Can you decipher long-lost verse of historic dale song?
A FORGOTTEN Teesdale song is being revived by local duo Michael Tarn and Andrew Bousfield for a farmer supper in Middleton-in Teesdale this month.
But there’s one problem – one of the verses has proved too difficult to transcribe. Now Teesdale Mercury readers with a good ear for the dale’s dialect are being as asked to help decipher it.
In 1951, the celebrated American folklorist Alan Lomax turned up in Teesdale with his recorder and captured a host of local songs which have largely been forgotten since.
With titles like The Teesdale Hills, Lovesick Bonnie Lassie and You Gallant Poacher Lads’ these were all dance tunes that would have been popular up and down the dale.
One recorded track, sung by leadminer Mark Anderson, of Newbiggin (1874-1953), captured a dale show in all its colour.
Ewan Allinson, who is organising the farmer supper at Utass on November 27 at 7pm, said: “It still remains as relevant today as it was back then. High Force Agricultural Show paints a vivid picture of this now disappeared show and concludes with a powerful cautionary note.”
It was recently transcribed by Teesdale musician Mike Bettison and folk legend Martin Carthy. However, they faltered over the fifth verse – even after consulting dialect experts. It comes one minute 46 seconds into the song and begins: “There’s one old farmer...”
Mr Allinson said: “Can anyone decipher the words of the verse in time for the farmer supper. We’d love to hear from you?”
To listen to the song, click on this link
Anyone who can reveal the missing verse can email
email@example.com or write to us at Teesdale Mercury, 24 Market Place, Barnard Castle, County Durham, DL12 8NB.
To attend the farmers supper, which is open to anyone with a working interest in farming, call Utass on 01833 641010.
l The lyrics to The High Force Agricultural Show as sung by Mark Anderson, who is also credited with writing the version of Scarborough Fair that 1960s stars Simon and Garfunkel made famous:
Hurrah my lads, this is the day when tens of thousands haste away,
Both rich and poor and the high and low are off to the agricultural show.
Hey ho and away we go. Lads and lasses all in a row.
Don’t get kissing with the girls as you go to High Force Agricultural Show.
Now at the show such sights you’ll find to delight the eye and improve the mind.
There’s cart and wagon, pairs and ploughs, mares and stallions, bulls and cows.
There’s scythes that reap and forks and rakes. Ganders, turkeys, ducks and drakes
Chickens, hens and cocks that crow to be seen at the agricultural show.
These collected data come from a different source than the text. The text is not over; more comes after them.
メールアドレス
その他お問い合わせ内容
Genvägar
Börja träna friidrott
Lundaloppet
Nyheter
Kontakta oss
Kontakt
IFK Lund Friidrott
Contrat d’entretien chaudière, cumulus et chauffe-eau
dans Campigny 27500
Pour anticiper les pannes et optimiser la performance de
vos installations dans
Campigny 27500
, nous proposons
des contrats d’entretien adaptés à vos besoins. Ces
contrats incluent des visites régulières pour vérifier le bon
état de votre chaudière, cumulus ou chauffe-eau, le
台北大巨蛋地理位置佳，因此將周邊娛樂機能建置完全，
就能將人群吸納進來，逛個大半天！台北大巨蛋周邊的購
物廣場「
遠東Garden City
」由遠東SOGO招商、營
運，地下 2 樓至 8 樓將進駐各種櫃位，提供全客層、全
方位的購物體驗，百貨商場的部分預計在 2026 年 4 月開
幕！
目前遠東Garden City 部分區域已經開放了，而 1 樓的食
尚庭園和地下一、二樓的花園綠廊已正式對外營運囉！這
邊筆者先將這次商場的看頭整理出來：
There’s buckets wet and tubs and pails and cats with five and twenty tails
All sorts of flowers and fruits that grow to be seen at the agricultural show.
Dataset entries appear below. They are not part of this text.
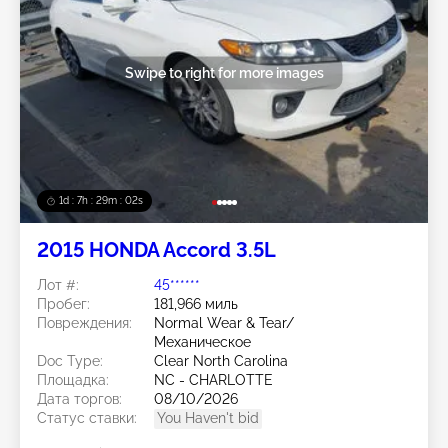
Swipe to right for more images
1d : 7h : 29m : 00s
2015 HONDA Accord 3.5L
Лот #:
45******
Пробег:
181,966 миль
Повреждения:
Normal Wear & Tear/
Механическое
Doc Type:
Clear North Carolina
Площадка:
NC - CHARLOTTE
Дата торгов:
08/10/2026
Статус ставки:
You Haven't bid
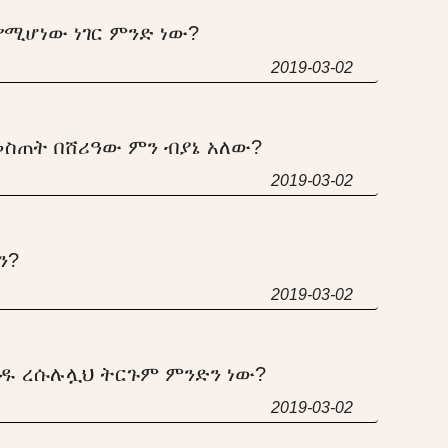
የሚሆነው ነገር ምንድ ነው?
2019-03-02
መስጠት በሸሪዓው ምን ብያኔ አለው?
2019-03-02
ን?
2019-03-02
ዱ ረሱሉሏህ ትርጉም ምንድን ነው?
2019-03-02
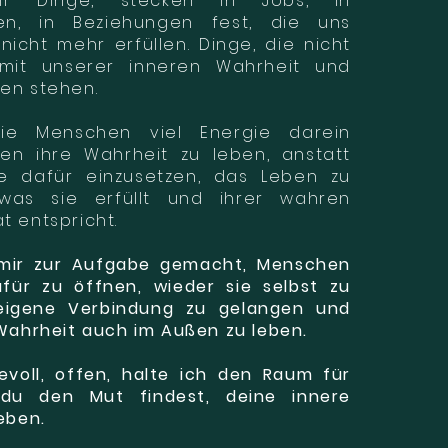
r Dinge, stecken in Jobs, in
en, in Beziehungen fest, die uns
icht mehr erfüllen. Dinge, die nicht
 mit unserer inneren Wahrheit und
en stehen.
ie Menschen viel Energie darein
en ihre Wahrheit zu leben, anstatt
ie dafür einzusetzen, das Leben zu
 was sie erfüllt und ihrer wahren
t entspricht.
 mir zur Aufgabe gemacht, Menschen
ür zu öffnen, wieder sie selbst zu
 eigene Verbindung zu gelangen und
Wahrheit auch im Außen zu leben.
bevoll, offen, halte ich den Raum für
 du den Mut findest, deine innere
leben.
Missing verse: There’s one old farmer... his wife...
There’s Carrotty Kit so jolly and fat with her regular flipperty-flopperty hat.
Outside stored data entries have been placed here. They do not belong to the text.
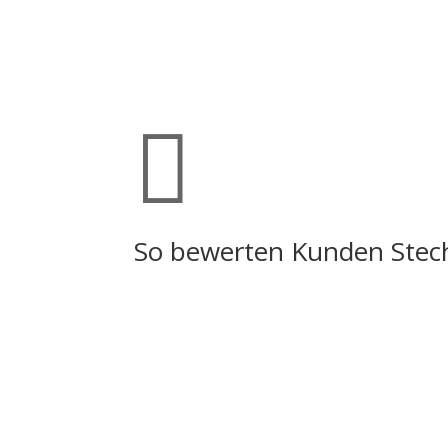

So bewerten Kunden Stec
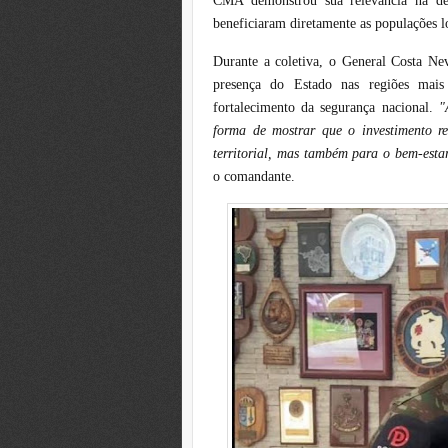
CMA demonstrou sua relevância na def
beneficiaram diretamente as populações l
Durante a coletiva, o General Costa Ne
presença do Estado nas regiões mais
fortalecimento da segurança nacional.
"
forma de mostrar que o investimento r
territorial, mas também para o bem-esta
o comandante.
She has holes in her stockings as big as a crown. The hoop in her skirt goes three miles round.
Now there’s one old lady says she’ll go to see the agricultural show.
She’s a peacock feather in her hat and a hump of a belly and another of her back.
Now lady be careful when you go to the High Force Agricultural Show.
For in nine months’ time itself will show what you did at the agricultural show.